Сдюжишь — в шкуре лошади, сладишь — в тельце блохи иль вши.

Как напашешься от души — не скупись: птицам хлеба черного накроши.

Да ложись на печь. Нужно крепче спать, чтоб себя сберечь.

Ты свободы бойся — в ней кровь кипит и рябит в глазах от могильных плит.

Обжигает водка, затухает речь.

Если это лодка, — в ней должна быть течь.

Подхожу к окошку — там не конь, а кит —

лыбится, таращится, на меня глядит.

II.

Вот девочка: кузнечика хоронит и ставит крест из тополиных веток.

Так смерть нас потихоньку привечает и знаки подает.

По сути, череда смертей — есть череда зарубок, меток.

Меж ними пчелы в ульи носят мед, меж ними дворник колет лед.

Меж ними юноша стоит под фонарем и думает: наверно, не придет.

А у нее сломалась молния, сапог отброшен и телефон разряжен.

Так смерть становится как будто ни при чем — прицел ее не важен.

Отринув мизерность планеты нашей, дети выводят буквы в классе.

Старуха орхидеи поливает и размышляет: есть ли жизнь на Марсе?

А вот скользит по склону лыжник — адреналин гуляет пьяницей по телу.
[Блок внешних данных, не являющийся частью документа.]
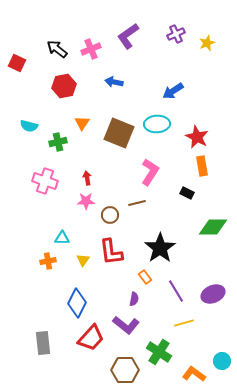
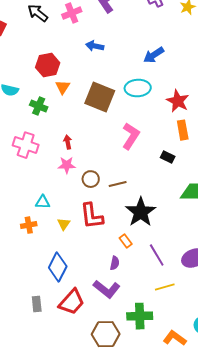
red hexagon: (64, 86) -> (48, 65), moved
green cross: (58, 142) -> (39, 106), turned 36
brown line: (137, 203) -> (118, 184), moved
gray rectangle: (43, 343) -> (37, 304), moved, size x0.7
green cross: (159, 352) -> (140, 316), turned -35

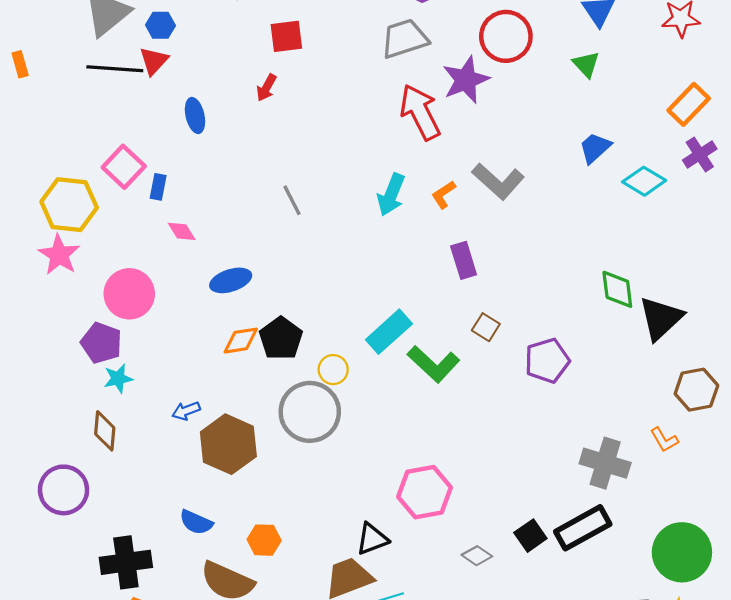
При чем тут дурочка с косой и в капюшоне? Ей до всего какое дело?

III.

Как посмотришь вокруг — мир похож на полотна Магритта,

В небе — полдень, на улицах — полночь, безлюдье.

Будто ты под водой и собратья — мурена, ставрида

Ил со дна поднимают и потчуют мутью.

Выбегайте, матросы-подводники! — лодка пробита.
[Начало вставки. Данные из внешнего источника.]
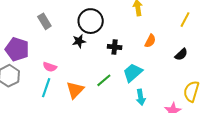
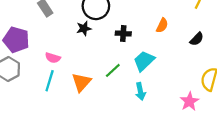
cyan arrow: (141, 97) -> (140, 91), moved

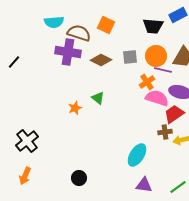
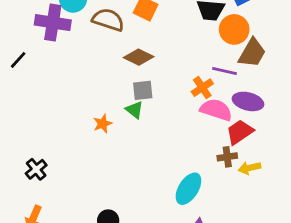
purple cross: (68, 52) -> (53, 23), moved
orange circle: (156, 56) -> (234, 29), moved
gray square: (130, 57) -> (143, 90), moved
black cross: (27, 141) -> (36, 169), size x0.7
Нужно брать этот город с его санузлов.

Отфильтруйте планктон через пальцы, сквозь сети и сита

И несите на свалку богатый улов.

Бедная Лиза

Это бедная Лиза жжет и бросает спички за спину —

гори все огнем — ночью гори и днем.

Скачет огонь конем — музыка тлеет в нем,

шепчет он Лизе: если нырнешь в трясину,

я не покину.

Лиза идет пехотинцем по головам, по могилам —

ищет тепло, холодом руки свело,

сзади жаром дом смело, впереди — бело.

Лиза спички жжет — жизнь закоптила,

но все ей по силам.

Как-то садится в пустой троллейбус. Дождь лупит сбоку.

Троллейбус идет до конечной —

в путь вечный.

Его пугается каждый встречный,

пес калечный.

Наша Лиза вдруг прозревает как от удара током,

по карманам промокли спички —

ищет их по привычке.

Оборачивается за спину —

нет огня,

думает: точно, сгину —

чур меня.

Ну отчего, отчего я так одинока?

Царевич

Русь бездвижно лежит меж морей, как морщинистый морж,

На белесых костях в ожиданьи чудес и спасенья.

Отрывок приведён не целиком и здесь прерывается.